Vallotton M B, Favre L, Dolci W
Acta Endocrinol (Copenh). 1986 Oct;113(2):161-7. doi: 10.1530/acta.0.1130161.
The osmolar stimulation of vasopressin (AVP) release has been studied in 5 healthy subjects using two comparative protocols (infusion of 5% NaCl over 2 h vs 2.5% NaCl over 3 h). As AVP may be secreted by episodic bursts, AVP plasma concentrations were determined both in discrete plasma samples and in integrated samples drawn continuously by a pump over periods of 30 min. There was an earlier rise of plasma osmolality and AVP during the 5% NaCl infusion, but the final maximal value of plasma AVP did not differ in the two protocols. Plasma AVP rose from 1.3 +/- 0.7 to 3.8 +/- 1.5 during the 2.5% NaCl infusion and from 1.1 +/- 0.1 to 3.9 +/- 0.6 pg/ml during the 5% NaCl infusion. In both protocols a significant correlation obtained between the discrete and the integrated values of plasma AVP (r = 0.77 and r = 0.84 respectively, P less than 0.05). These results demonstrate that the two protocols of osmolar stimulation are equipotent in releasing AVP and do not induce episodic secretion.

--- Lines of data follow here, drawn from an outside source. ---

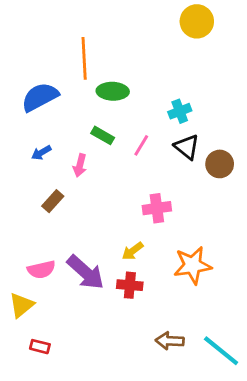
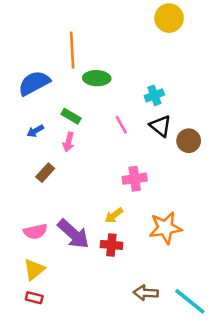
green rectangle: (103, 135) -> (71, 116), moved
pink line: (141, 145) -> (121, 125), turned -60
yellow triangle: (21, 305) -> (34, 269), moved

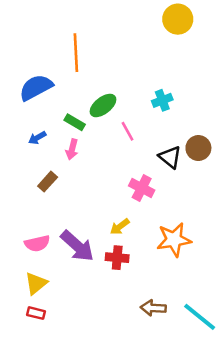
green ellipse: (97, 78) -> (103, 105), moved, turned -40
black triangle: (160, 126) -> (170, 157), moved
pink cross: (135, 179) -> (142, 188), turned 35

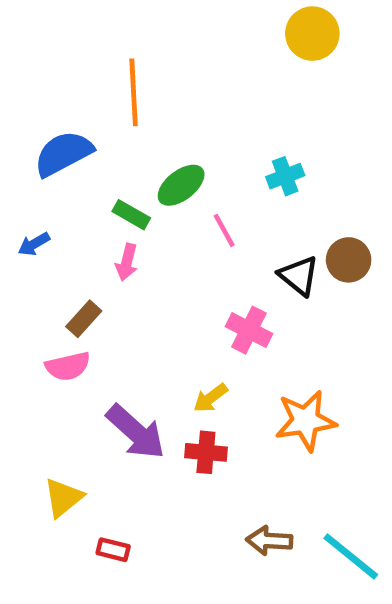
blue arrow: (37, 138) -> (34, 244), moved
pink semicircle: (37, 243) -> (68, 366), moved
red rectangle: (36, 313) -> (113, 550), moved

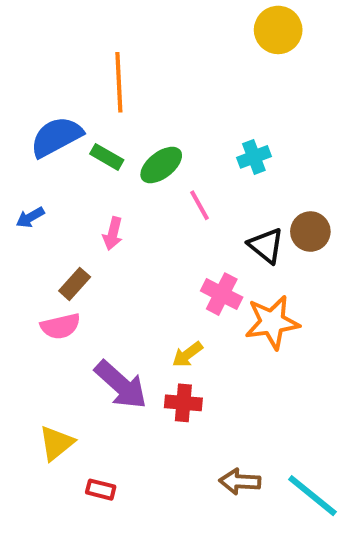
green rectangle: (131, 215) -> (107, 157), moved
orange star: (306, 421) -> (272, 322), moved

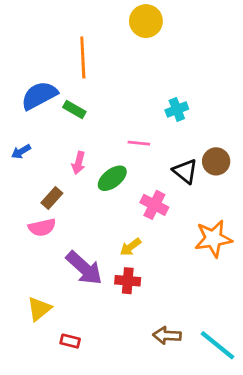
yellow circle: (278, 30) -> (146, 21), moved
green ellipse: (161, 165) -> (112, 178), moved
pink line: (199, 205) -> (139, 143), turned -55
orange star: (272, 322) -> (213, 239), moved

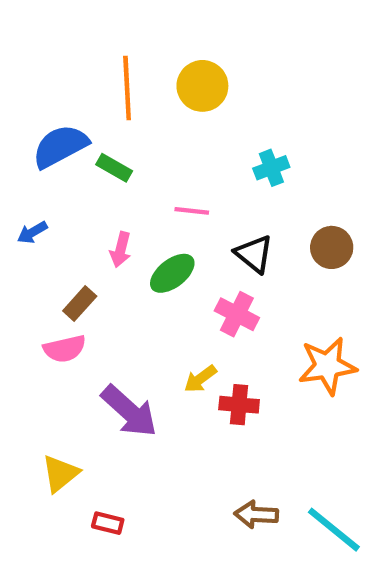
yellow circle: (146, 21) -> (202, 86), moved
pink line: (139, 143) -> (192, 211), moved
black triangle: (185, 171) -> (254, 254), moved
red cross: (128, 281) -> (239, 405), moved

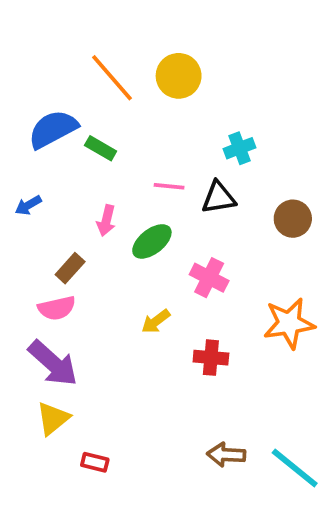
orange line: (127, 88) -> (112, 78), turned -38
black triangle: (254, 254) -> (219, 198), moved, turned -48
yellow arrow: (200, 379) -> (156, 321), moved
purple arrow: (129, 411) -> (53, 363), moved

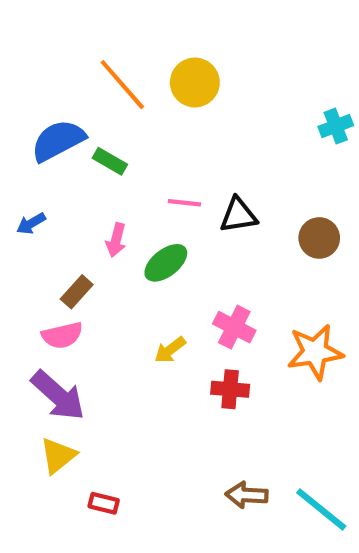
cyan cross: (239, 148) -> (336, 126), moved
pink cross: (209, 278) -> (234, 327), moved

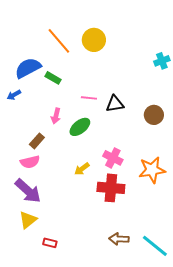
blue arrow: (31, 223) -> (14, 95), moved
red cross: (230, 389) -> (111, 188), size x1.5

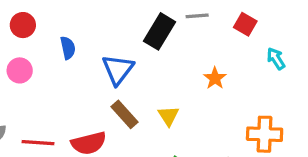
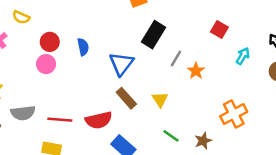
gray line: (197, 16) -> (176, 59), moved, turned -56
red circle: (23, 25) -> (50, 42), moved
cyan arrow: (276, 59) -> (243, 56), turned 63
orange cross: (265, 134) -> (234, 114), turned -30

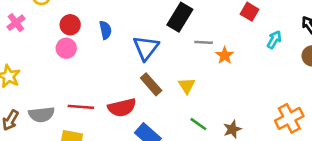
gray line: (176, 59) -> (204, 42), turned 63
gray semicircle: (23, 113) -> (42, 114), moved
orange cross: (234, 114) -> (289, 118), moved

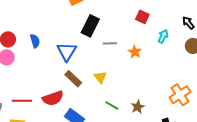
orange star: (225, 55) -> (135, 52), moved

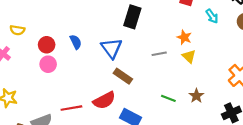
cyan arrow: (163, 36) -> (212, 16), turned 128
gray line: (110, 43) -> (159, 54), moved
yellow triangle: (100, 77) -> (189, 56), moved

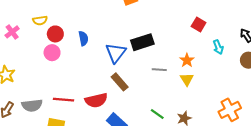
black rectangle: (132, 17) -> (142, 42), moved, turned 40
yellow semicircle: (17, 30) -> (40, 20), moved, turned -32

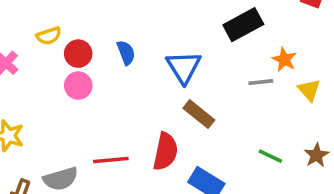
black rectangle: (142, 42) -> (243, 25), moved
orange star: (187, 60) -> (284, 59), moved
red semicircle: (96, 100) -> (165, 151), turned -55

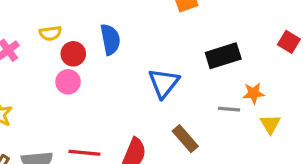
blue semicircle: (126, 53) -> (110, 39), moved, size x1.4
orange star: (284, 59) -> (253, 93), turned 30
brown rectangle: (199, 114) -> (185, 139), moved

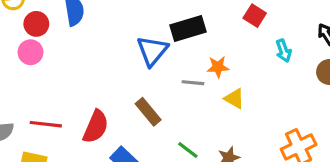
blue triangle: (164, 83) -> (152, 51), moved
yellow triangle: (270, 124) -> (234, 99), turned -30

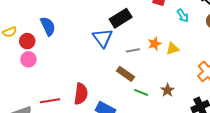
orange star: (218, 67) -> (155, 44), moved
yellow triangle: (234, 99) -> (173, 49), moved, turned -32
brown rectangle: (148, 112) -> (126, 74), moved

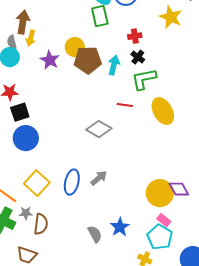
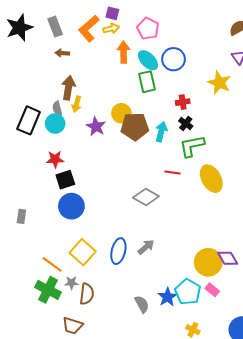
cyan pentagon: (160, 237) -> (188, 292), moved

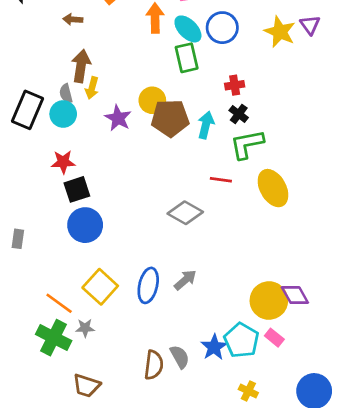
yellow star: (219, 83) -> (280, 32), moved
brown semicircle: (87, 294) -> (154, 365), moved

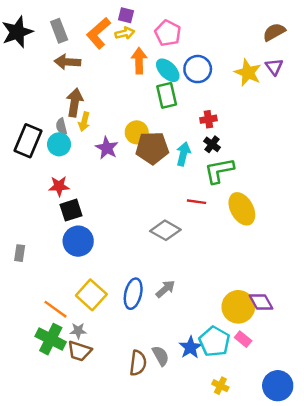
brown arrow: (73, 19) -> (67, 62), size x1.5
brown trapezoid: (86, 386) -> (79, 351), moved

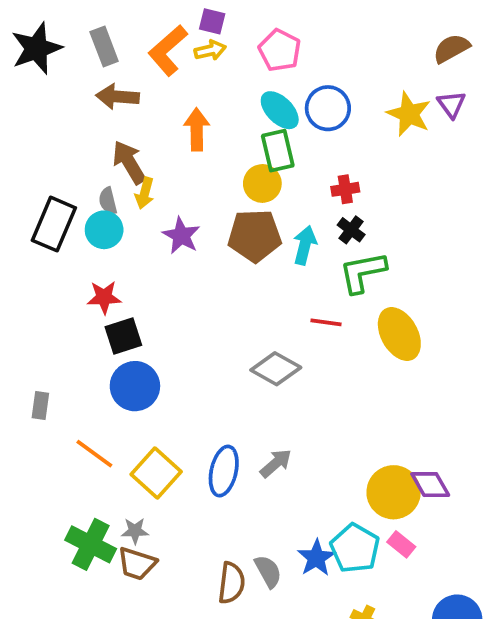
orange arrow: (139, 61) -> (197, 129), moved
brown arrow: (75, 102) -> (129, 162), turned -40
yellow circle: (137, 132) -> (262, 183), moved
orange line: (55, 309) -> (94, 454), moved

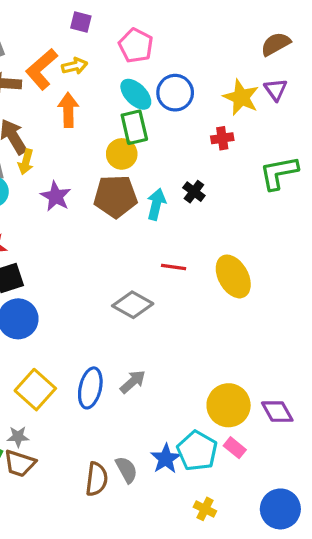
orange L-shape: (168, 50) -> (42, 69), moved
yellow arrow: (210, 50) -> (75, 66), moved
red cross: (345, 189) -> (222, 138), moved
green L-shape: (363, 272) -> (279, 173), moved
purple diamond: (430, 485) -> (277, 412), moved

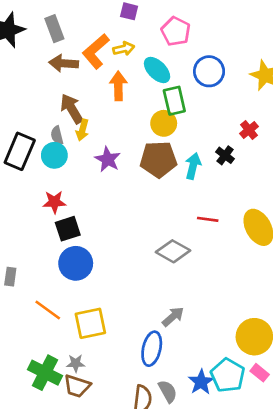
cyan ellipse: (136, 94) -> (157, 70), moved
red cross: (222, 138) -> (249, 130), moved, turned -30
blue ellipse: (90, 388) -> (152, 349), moved
yellow square: (35, 390) -> (90, 323), turned 36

在5名健康受试者中,采用两种对比方案(2小时内输注5%氯化钠与3小时内输注2.5%氯化钠)研究了渗透压对血管加压素(AVP)释放的刺激作用。由于AVP可能通过间歇性脉冲分泌,因此分别在离散血浆样本以及通过泵持续抽取30分钟的整合样本中测定血浆AVP浓度。在输注5%氯化钠期间,血浆渗透压和AVP出现较早升高,但两种方案中血浆AVP的最终最大值并无差异。在输注2.5%氯化钠期间,血浆AVP从1.3±0.7升至3.8±1.5,在输注5%氯化钠期间从1.1±0.1升至3.9±0.6 pg/ml。在两种方案中,血浆AVP的离散值与整合值之间均存在显著相关性(分别为r = 0.77和r = 0.84,P<0.05)。这些结果表明,两种渗透压刺激方案在释放AVP方面等效,且不会诱导间歇性分泌。